**Dataset**:

_____

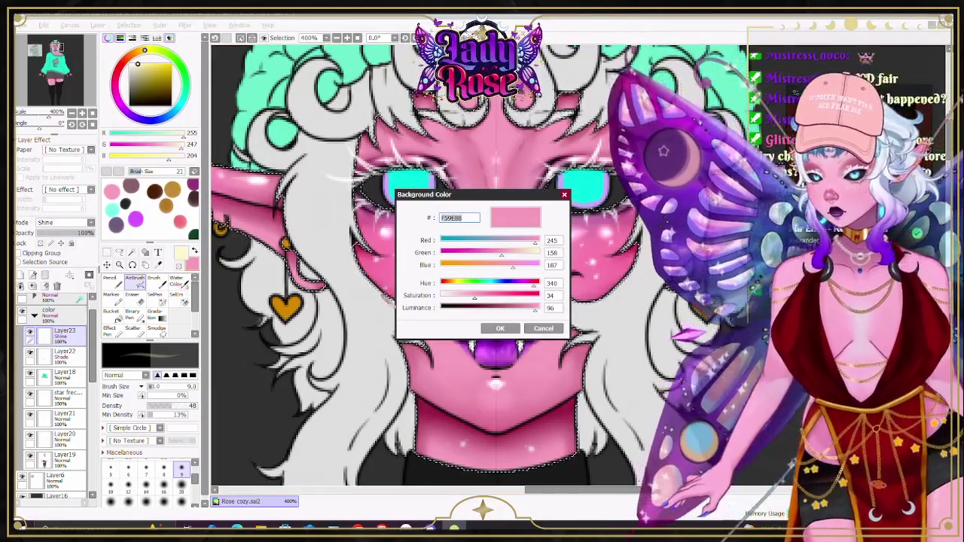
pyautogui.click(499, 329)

_____

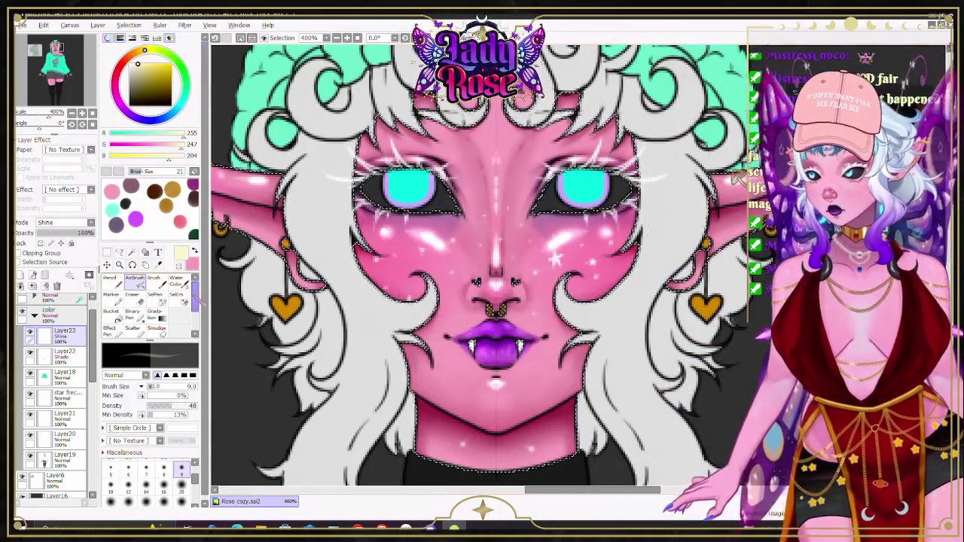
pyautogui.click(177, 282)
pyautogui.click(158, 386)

_____

**Action item**:
An exact copy of the lines above, from the one containing "pyautogui.click(177, 282)" down to the one containing "pyautogui.click(158, 386)" and including both, is the whole answer; retype it and nothing else.

**Solution for this problem**:
pyautogui.click(177, 282)
pyautogui.click(158, 386)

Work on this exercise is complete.